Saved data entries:

+ + + + +

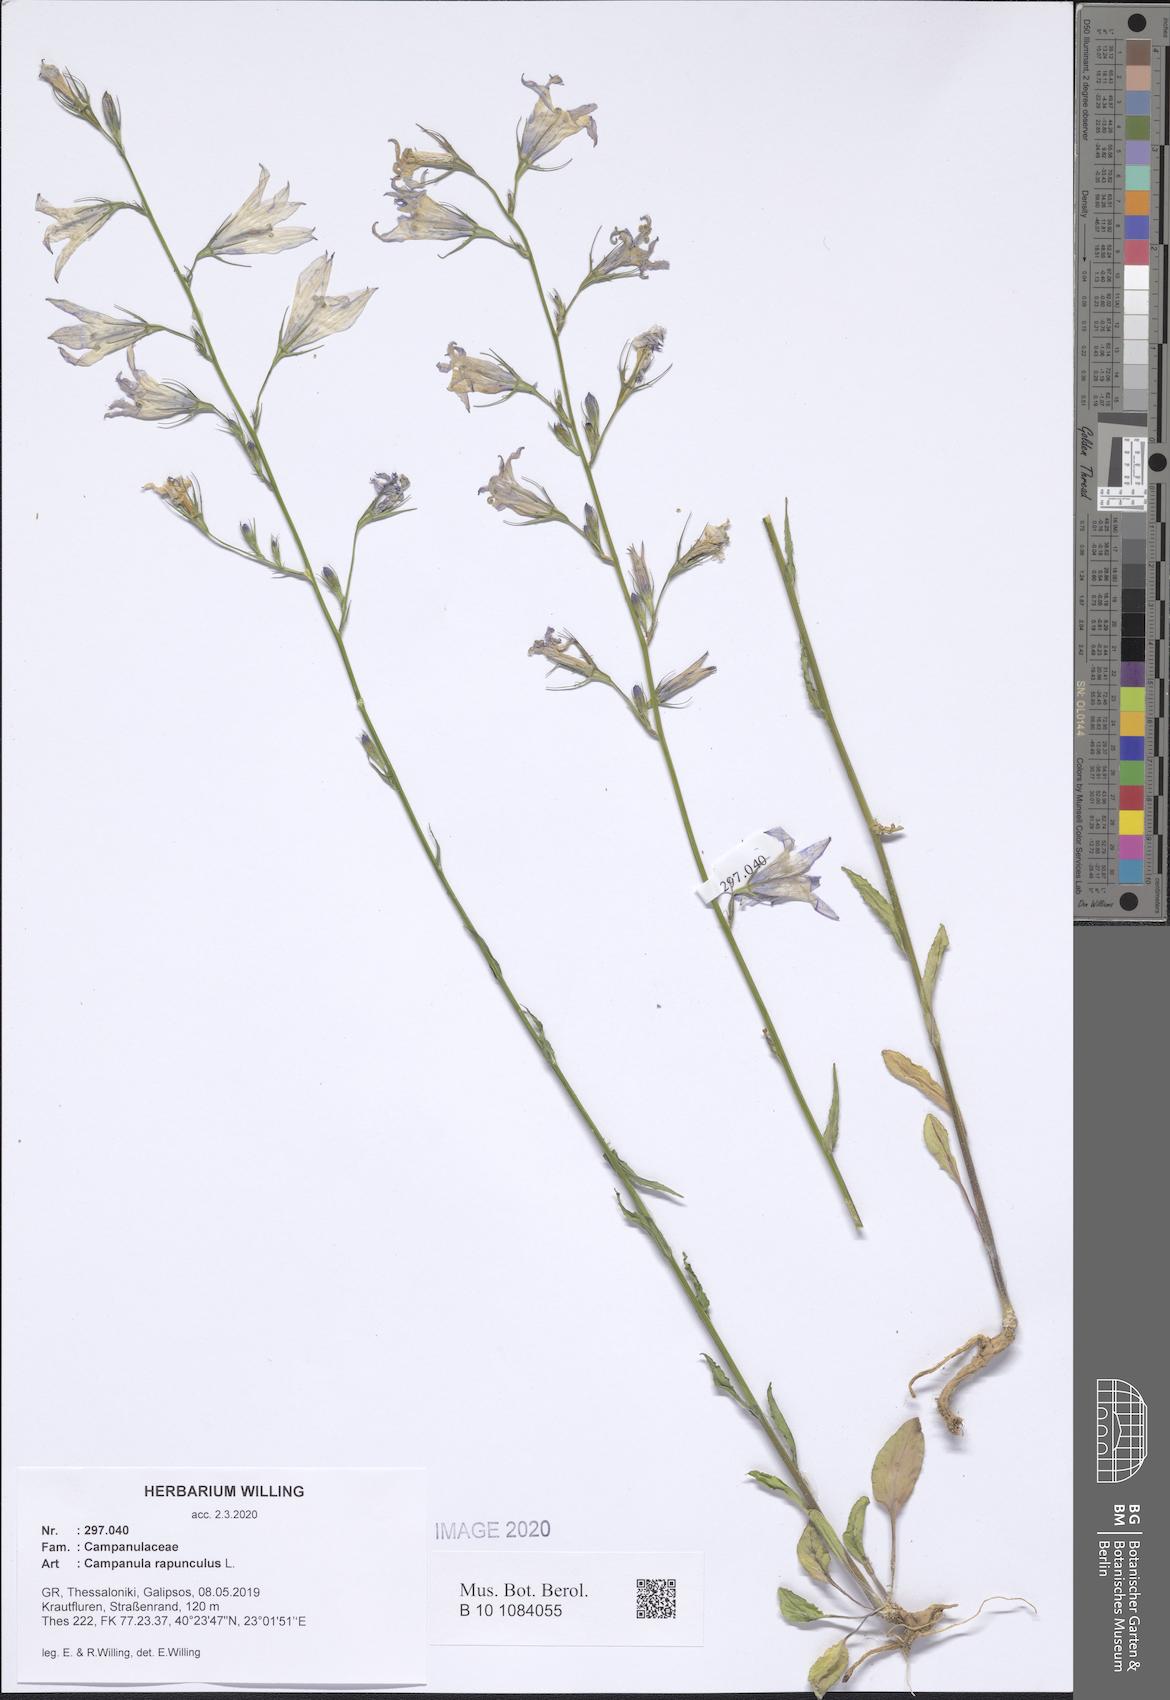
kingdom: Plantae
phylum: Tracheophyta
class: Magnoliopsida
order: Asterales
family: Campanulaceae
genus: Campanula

+ + + + +

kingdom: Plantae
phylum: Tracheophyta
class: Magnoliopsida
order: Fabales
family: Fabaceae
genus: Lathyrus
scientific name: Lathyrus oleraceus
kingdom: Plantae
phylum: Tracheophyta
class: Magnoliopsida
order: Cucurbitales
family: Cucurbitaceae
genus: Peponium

+ + + + +

### WHAT IS BEING ASKED
Reproduce the lines in the records running from the one containing "genus: Lathyrus" through the one containing "genus: Peponium", both included.

### THE ANSWER
genus: Lathyrus
scientific name: Lathyrus oleraceus
kingdom: Plantae
phylum: Tracheophyta
class: Magnoliopsida
order: Cucurbitales
family: Cucurbitaceae
genus: Peponium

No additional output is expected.